- First tankōbon volume cover

恋愛代行
- Genre: Romantic comedy
- Written by: Aka Akasaka
- Illustrated by: Nishizawa 5mm
- Published by: Shueisha
- Imprint: Young Jump Comics
- Magazine: Weekly Young Jump
- Original run: April 27, 2023 – June 6, 2024
- Volumes: 4

= Renai Daikō =

Japanese manga series

 (恋愛代行, Renai Daikō) is a Japanese manga series written by Aka Akasaka and illustrated by Nishizawa 5mm. It was serialized in Shueisha's seinen manga magazine Weekly Young Jump from April 2023 to June 2024, with its chapters collected in four tankōbon volumes.

==Publication==
Written by Aka Akasaka and illustrated by Nishizawa 5mm, Renai Daikō was serialized in Shueisha's seinen manga magazine Weekly Young Jump from April 27, 2023, to June 6, 2024. The series' chapters were collected in four tankōbon volumes from November 17, 2023, to August 19, 2024.

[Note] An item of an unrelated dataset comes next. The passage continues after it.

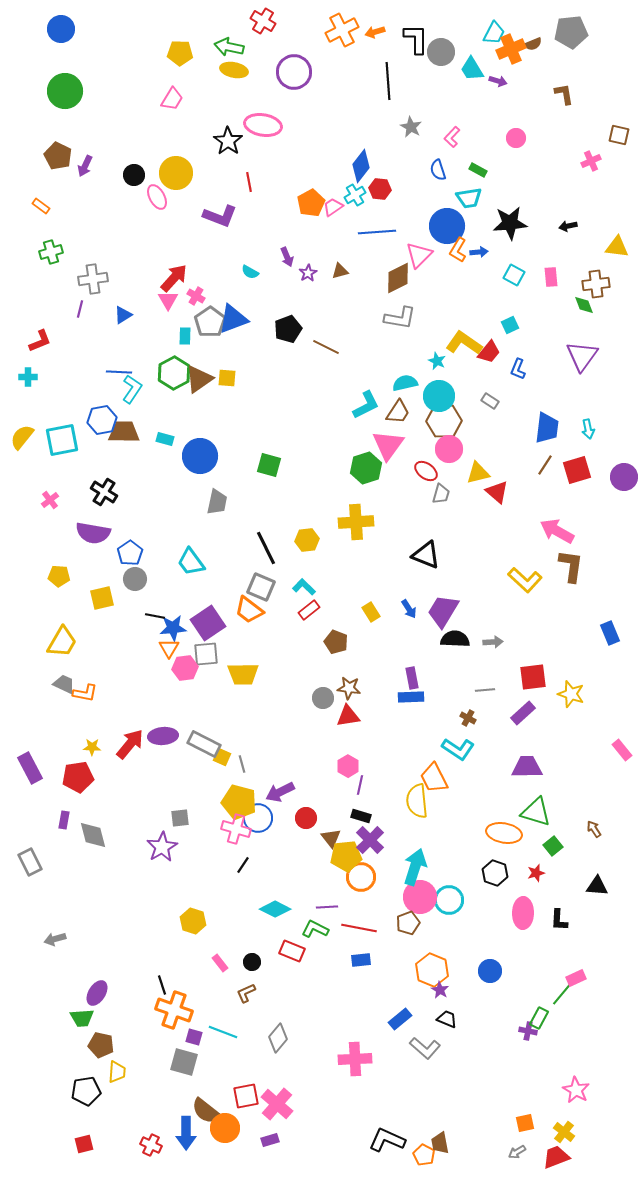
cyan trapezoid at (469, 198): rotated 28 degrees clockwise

| No. | Release date | ISBN |
|---|---|---|
| 1 | November 22, 2023 | 978-4-08-893004-6 |
| 2 | February 19, 2024 | 978-4-08-893146-3 |
| 3 | May 17, 2024 | 978-4-08-893286-6 |
| 4 | August 19, 2024 | 978-4-08-893352-8 |

==Reception==
The series was nominated in the 2024 eBookJapan Manga Award.